VIS z 1939r

Broń współczesna

Moderator: Moderatorzy

Wiadomość
Autor
Wesley
Posty: 1924
Rejestracja: 14 sierpnia 2011, 04:56

Re: VIS z 1939r

#256 Post autor: Wesley » 1 października 2011, 20:28

waliza pisze:Wesley to co podales to by trzeba dobrze przejrzec i zweryfikowac. Np przy pocisku 7,5 g i predkosci 354 m/s to beda
469,9J a tam jest 446. Czyli pewnie dla innego pocisku. Zaczal bym od podstaw- zmierzyc pistolet samemu. Pamietam w wypadku mierzenia pepeszy to wymiary zupelnie inne wychodza niz w ksiazkach:)
Ja mysle, ze z ta energia poczatkowa pocisku to najzwyczajniej sie machneli :D Duzo jest baboli niestety :evil: "Encyklopedia Broni" podaje dla 8g pocisku 340 m/s i 462 J : http://www.2wojna.pl/encyklopedia-de-in-003.html W innych opracowaniach podaja 345 m/s.



Oto co napisal Leszek Erenfeicht o amunicji stosowanej do Visa:

"Do strzelania używano amunicji 9 mm x 19 produkcji niemieckiej oraz dwóch typów amunicji polskiej: dostarczonej przez Warszawską Spółkę Myśliwską (elaborowanej w Warszawie z importowanych komponentów niemieckich) i produkcji PWU-FA w Skarżysku.

▶ _Wiersze danych_
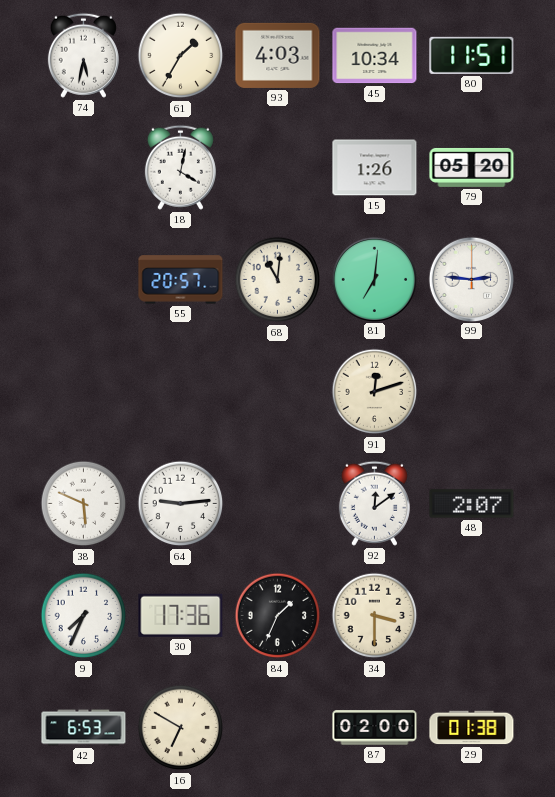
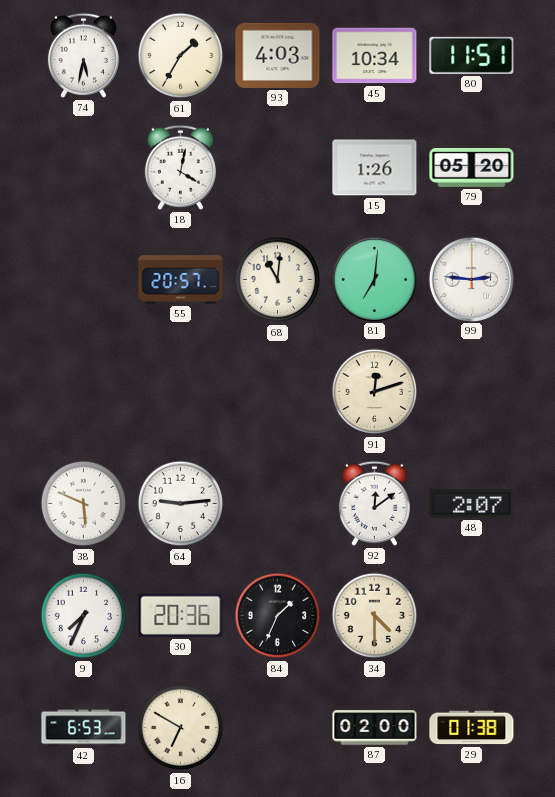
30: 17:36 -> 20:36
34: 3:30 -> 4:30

==

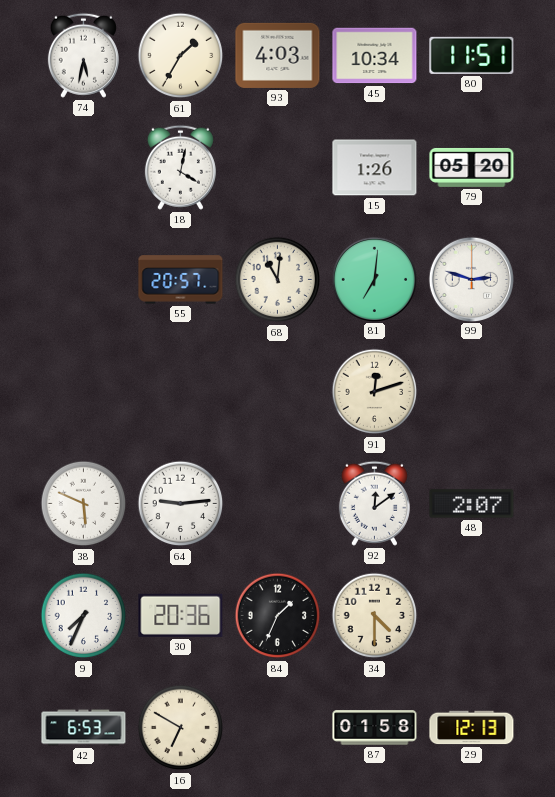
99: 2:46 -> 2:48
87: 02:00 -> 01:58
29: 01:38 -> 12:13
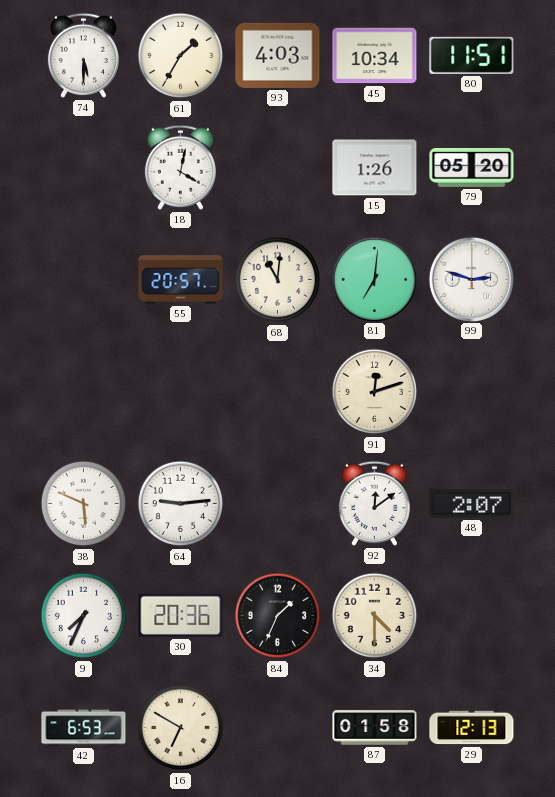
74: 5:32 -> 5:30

▶ _Zadania_
(A) Wypisz z wpisu o pistolecie Vis fragment od „#256 Post autor: Wesley” do „niz w ksiazkach:)” włącznie.
(B) Jaką prędkość pocisku o masie 8 g podaje „Encyklopedia Broni” według wpisu o pistolecie Vis?
(C) Napisz dalszy ciąg wpisu o pistolecie Vis od miejsca, w którym się kończy.

▶ _Odpowiedzi do zadań_
(A)
#256 Post autor: Wesley » 1 października 2011, 20:28

waliza pisze:Wesley to co podales to by trzeba dobrze przejrzec i zweryfikowac. Np przy pocisku 7,5 g i predkosci 354 m/s to beda
469,9J a tam jest 446. Czyli pewnie dla innego pocisku. Zaczal bym od podstaw- zmierzyc pistolet samemu. Pamietam w wypadku mierzenia pepeszy to wymiary zupelnie inne wychodza niz w ksiazkach:)

(B) 340 m/s.

(C)
W ramach prób ustalono optymalną siłę oporu spustu, dającą najlepsze wyniki strzelania z wolnej ręki. Vis ze swojej lufy długości 120 mm uzyskał V0 357 m/s z amunicji WSM, 339 m/s z amunicji PWU-FA i 349 m/s z niemieckiej, podczas gdy dla Parabellum wartości te wynosiły: 347 dla amunicji WSM i 328 m/s dla niemieckiej – z braku amunicji FA nie strzelano nią z Parabellum. Warto zauważyć, że były to wszystko naboje z pociskiem 8 g – ostatecznie wprowadzona do produkcji polska amunicja wojskowa 9 mm x 19 miała później pociski o masie 7,5 g.

Próby wykazały, że Vis w porównaniu z Parabellum miał wyższą prędkość początkową pocisku, bardziej płaski tor lotu pocisku (rzędu 5%), większą zdolność przebijania, siłę odrzutu (zmierzoną na wahadle balistycznym) mniejszą o 24% – ale za to niemal 200% większy podrzut, a mimo to znacznie większą celność. To ostatnie było największym zaskoczeniem, biorąc pod uwagę opinię, jaką cieszyło się i nadal cieszy Parabellum jako broń tarczowa. Tymczasem po wprowadzeniu uchwalonych w dniu 14 czerwca drobnych poprawek (zmniejszenie siły oporu spustu, zwiększenie szerokości chwytu do 31 mm, poszerzenie języka spustowego o 3 mm, zmniejszenie głębokości zagłębiania się bezpiecznika chwytowego) wyniki prób wykazały celność ze statywu lepszą o 25%, z podparcia o 50%, a z wolnej ręki aż o 150% lepszą od Parabellum! Trwałość i niezawodność oceniono jako porównywalne. Pistolet niemiecki w przebiegu próby nie miał ani jednego niewypału i niewyrzuconej łuski, podobnie jak 2 z 10 Visów. Pozostałe miały łącznie 7 niewypałów (wszystkie na amunicji z PWU-FA, którą Parabellum nie strzelał) i 4 przycięte łuski na łącznie ok. 3500 oddanych strzałów. Z badanej amunicji najlepsze wyniki osiągnęły naboje Warszawskiej Spółki Myśliwskiej, najgorsze PWU-FA."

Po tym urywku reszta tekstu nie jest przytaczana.